On Wed, May 22, 2019 at 12:17:31PM +0930, Rusty Russell wrote:
>    I prefer to
>    change the bip introduction to expliclty shout "THESE SIGNATURE

> 4. "Rebinding is a new power in bitcoin, and it makes me uncomfortable".
>    I have a degree of sympathy for this view, but objections must be
>    backed in facts.  If we don't understand it well enough, we should
>    not do it.

Yeah, that's where I'm at: if we think something is UNSAFE enough to
need a warning, then I think it's too unsafe to include in the consensus
layer. I would like to find a way of making ANYPREVOUT safe enough that
it doesn't need scary warnings; a week or two ago, chaperone sigs were
my best idea for that.

> Finally, it seems to me that chaparones can be opt-in, and don't need to
> burden the protocol.

Eltoo (and perhaps lightning more generally) seem like the most obvious
use case for ANYPREVOUT, so if it isn't going to opt-in (or is going
to opt-out in any way it can, as you suggest) then they're not a good

I'm not going to argue about any of that here, though I do reserve the
right to do so later. :)

So here's something I almost think is an argument that ANYPREVOUT is safe
(without chaperone sigs or output tagging, etc).

#1. I'm assuming funds are "safe" in Bitcoin if they're (a) held in
a cryptographically secured UTXO, (b) under "enough" proof of work
that a reorg is "sufficiently" unlikely. If you don't have both those
assumptions, your money is not safe in obvious ways; if you do have them
both, your money is safe.

#2. My theory is that as long as you, personally, only use ANYPREVOUT
to sign transactions that are paying the money back to yourself, your
funds will remain safe.

If you follow this rule, then other people replaying your signature is
not a problem -- the funds will just move from one of your addresses, to
a different address.

If other people *fail* to follow this rule, you might receive funds
directly authorised by an ANYPREVOUT signature. But those funds are only
secure if they're "sufficiently" buried in confirmations anyway, and
once they are, they won't disappear. You might be able to reuse that
signature against some different UTXO, but that's only to your benefit:
they lose funds after violating the rule, but you gain funds.

Eltoo naturally meets this requirement, as long as you consider "paying
to yourself" to cover both "paying to same multisig address" (for update
transactions) and "splitting funds between members of a group who owned
the funds". If you consider the "split" to be "you get 50% of our funds,
you get 20%, you get 30%", even if the signature gets replayed later
against a different utxo, the percentage split remains true it just
unexpectedly applies to more funds.

#3. Making ANYPREVOUT only available via script is aligned with this;
if you'repaying to yourself you probably want complicated rules that
you have to encode in script, and there's a mild economic incentive to
try to avoid that because the key path is cheaper.

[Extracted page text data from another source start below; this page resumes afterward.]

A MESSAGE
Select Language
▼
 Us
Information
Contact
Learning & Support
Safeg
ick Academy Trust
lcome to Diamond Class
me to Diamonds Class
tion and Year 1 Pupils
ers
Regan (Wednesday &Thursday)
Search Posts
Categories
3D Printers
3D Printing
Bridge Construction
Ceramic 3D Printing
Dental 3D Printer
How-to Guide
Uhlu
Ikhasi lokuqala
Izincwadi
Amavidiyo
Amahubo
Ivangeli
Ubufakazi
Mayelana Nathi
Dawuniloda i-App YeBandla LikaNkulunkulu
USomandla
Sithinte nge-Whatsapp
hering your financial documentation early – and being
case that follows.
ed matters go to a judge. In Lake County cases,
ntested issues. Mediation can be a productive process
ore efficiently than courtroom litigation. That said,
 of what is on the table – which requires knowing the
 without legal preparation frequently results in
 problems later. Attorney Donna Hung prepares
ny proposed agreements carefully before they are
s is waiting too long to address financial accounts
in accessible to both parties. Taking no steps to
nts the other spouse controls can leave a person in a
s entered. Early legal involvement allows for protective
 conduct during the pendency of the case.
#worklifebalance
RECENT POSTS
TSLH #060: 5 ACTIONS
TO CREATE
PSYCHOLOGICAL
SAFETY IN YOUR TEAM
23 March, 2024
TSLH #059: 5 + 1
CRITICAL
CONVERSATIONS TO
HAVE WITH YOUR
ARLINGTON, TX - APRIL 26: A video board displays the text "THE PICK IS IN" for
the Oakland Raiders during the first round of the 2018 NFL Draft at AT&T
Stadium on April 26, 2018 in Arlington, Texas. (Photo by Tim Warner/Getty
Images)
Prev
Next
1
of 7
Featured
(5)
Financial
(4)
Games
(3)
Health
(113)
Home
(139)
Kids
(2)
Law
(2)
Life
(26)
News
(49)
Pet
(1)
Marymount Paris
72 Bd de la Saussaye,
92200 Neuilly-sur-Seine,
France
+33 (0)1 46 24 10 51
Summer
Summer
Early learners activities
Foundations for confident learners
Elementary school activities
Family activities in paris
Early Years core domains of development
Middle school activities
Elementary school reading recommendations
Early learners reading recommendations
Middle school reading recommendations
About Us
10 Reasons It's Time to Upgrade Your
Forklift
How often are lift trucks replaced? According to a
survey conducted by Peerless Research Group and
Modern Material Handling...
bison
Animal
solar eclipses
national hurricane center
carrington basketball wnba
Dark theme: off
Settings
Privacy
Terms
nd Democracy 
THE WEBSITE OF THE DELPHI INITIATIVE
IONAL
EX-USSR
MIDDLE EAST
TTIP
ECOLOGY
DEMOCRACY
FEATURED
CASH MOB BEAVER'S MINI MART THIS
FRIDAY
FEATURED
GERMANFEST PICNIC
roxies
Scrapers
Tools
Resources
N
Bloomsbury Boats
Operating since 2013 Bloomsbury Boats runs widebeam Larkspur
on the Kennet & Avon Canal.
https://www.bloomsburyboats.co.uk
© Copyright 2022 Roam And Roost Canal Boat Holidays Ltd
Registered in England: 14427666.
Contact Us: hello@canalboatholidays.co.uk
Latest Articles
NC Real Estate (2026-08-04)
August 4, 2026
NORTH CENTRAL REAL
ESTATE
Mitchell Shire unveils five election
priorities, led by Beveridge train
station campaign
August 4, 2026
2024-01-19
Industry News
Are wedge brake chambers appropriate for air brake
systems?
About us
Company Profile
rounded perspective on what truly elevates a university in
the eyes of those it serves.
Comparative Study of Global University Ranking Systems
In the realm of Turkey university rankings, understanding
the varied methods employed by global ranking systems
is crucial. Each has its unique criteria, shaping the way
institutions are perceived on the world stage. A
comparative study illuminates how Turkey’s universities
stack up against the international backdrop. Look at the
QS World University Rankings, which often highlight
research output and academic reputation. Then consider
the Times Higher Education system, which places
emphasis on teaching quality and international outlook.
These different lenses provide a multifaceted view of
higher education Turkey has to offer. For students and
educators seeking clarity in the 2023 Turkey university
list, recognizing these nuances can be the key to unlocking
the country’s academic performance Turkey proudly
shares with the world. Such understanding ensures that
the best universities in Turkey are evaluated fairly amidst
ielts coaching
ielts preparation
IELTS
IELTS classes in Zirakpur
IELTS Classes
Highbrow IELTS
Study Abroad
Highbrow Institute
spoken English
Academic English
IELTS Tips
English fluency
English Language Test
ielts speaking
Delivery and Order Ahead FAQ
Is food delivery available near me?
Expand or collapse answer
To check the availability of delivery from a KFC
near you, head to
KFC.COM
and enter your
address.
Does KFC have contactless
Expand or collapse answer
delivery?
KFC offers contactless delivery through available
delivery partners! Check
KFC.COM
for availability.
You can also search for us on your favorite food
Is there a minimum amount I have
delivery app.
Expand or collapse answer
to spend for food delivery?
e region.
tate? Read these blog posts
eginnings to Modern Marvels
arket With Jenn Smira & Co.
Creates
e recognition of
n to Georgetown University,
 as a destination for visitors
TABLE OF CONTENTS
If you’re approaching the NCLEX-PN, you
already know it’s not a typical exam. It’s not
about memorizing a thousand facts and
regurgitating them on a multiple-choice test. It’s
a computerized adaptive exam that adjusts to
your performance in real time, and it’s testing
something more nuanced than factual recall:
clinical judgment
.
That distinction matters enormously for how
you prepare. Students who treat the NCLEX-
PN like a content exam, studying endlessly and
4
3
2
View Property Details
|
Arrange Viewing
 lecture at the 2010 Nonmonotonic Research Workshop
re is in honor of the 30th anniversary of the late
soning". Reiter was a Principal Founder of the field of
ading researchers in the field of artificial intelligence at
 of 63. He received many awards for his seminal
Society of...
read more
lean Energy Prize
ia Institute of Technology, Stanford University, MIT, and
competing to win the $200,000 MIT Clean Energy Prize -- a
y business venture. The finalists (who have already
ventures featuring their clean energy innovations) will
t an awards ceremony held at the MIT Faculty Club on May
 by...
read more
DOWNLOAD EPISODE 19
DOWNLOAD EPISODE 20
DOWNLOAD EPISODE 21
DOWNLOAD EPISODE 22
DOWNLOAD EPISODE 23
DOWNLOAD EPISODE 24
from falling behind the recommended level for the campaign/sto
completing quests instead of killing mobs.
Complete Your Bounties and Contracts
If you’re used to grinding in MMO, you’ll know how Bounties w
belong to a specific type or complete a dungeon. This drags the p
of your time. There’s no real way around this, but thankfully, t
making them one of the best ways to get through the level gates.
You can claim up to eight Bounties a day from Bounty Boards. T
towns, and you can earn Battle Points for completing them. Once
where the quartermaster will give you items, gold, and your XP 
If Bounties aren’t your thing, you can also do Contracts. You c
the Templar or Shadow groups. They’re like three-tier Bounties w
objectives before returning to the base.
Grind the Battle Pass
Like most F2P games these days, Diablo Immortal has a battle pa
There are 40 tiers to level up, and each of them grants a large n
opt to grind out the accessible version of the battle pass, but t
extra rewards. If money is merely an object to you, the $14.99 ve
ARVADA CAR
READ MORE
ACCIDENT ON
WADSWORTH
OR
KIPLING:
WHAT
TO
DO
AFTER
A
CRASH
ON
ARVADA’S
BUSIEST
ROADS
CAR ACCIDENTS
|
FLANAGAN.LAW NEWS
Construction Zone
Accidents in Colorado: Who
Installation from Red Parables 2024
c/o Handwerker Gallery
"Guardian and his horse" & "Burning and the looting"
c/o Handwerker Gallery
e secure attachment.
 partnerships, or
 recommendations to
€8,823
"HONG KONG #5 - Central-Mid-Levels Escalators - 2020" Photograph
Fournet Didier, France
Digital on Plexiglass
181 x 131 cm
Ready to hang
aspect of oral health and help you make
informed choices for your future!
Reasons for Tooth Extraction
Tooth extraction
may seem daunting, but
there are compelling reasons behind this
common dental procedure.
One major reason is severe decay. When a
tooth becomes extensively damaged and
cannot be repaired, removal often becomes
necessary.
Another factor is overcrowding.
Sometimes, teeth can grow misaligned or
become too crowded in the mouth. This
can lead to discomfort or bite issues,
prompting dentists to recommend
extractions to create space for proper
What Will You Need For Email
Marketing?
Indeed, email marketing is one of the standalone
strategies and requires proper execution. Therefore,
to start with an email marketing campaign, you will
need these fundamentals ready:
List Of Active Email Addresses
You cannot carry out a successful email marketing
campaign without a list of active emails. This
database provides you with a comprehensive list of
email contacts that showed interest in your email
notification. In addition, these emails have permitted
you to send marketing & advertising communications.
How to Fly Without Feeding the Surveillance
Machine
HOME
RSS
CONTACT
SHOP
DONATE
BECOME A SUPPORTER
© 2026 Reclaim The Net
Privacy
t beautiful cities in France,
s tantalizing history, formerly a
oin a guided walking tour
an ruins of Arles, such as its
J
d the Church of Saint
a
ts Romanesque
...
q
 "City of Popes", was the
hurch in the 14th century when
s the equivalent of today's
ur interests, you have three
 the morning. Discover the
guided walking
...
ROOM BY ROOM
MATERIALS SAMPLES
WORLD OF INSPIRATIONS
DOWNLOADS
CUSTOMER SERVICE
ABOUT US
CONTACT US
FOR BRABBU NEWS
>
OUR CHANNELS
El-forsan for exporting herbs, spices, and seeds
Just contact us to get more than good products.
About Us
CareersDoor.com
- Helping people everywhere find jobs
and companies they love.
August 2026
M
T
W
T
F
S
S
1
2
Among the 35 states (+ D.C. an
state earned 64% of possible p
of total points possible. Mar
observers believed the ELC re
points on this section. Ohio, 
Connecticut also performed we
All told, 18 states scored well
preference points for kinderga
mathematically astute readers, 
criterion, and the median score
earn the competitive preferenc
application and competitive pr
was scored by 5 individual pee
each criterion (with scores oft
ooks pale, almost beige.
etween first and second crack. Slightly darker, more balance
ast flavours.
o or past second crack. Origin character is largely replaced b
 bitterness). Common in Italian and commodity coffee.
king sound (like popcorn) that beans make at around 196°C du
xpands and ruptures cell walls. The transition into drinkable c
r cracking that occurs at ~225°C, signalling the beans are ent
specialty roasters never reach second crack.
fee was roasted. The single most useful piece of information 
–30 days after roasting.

#4. I think this covers the major security property for bitcoin (your
funds are yours to decide what to do with), but maybe there are other
ways in which ANYPREVOUT is scary that could be formalised and addressed?

#5. It's probably not compatible with luke's "malleability proof" wallet
idea [0]. Malleability is only a concern for funds that aren't already
"sufficiently" buried, and if you're only spending it to yourself that
doesn't help with burying, and if you're spending it to someone else
immediately after, doesn't help with making that transaction less
malleable. But if the line of argument above's correct, that just
recognises that a wallet like that risks losing funds if someone else
reuses its addresses; it doesn't add any systemic risk. And "wallet X
isn't safe" is a risk category we already deal with.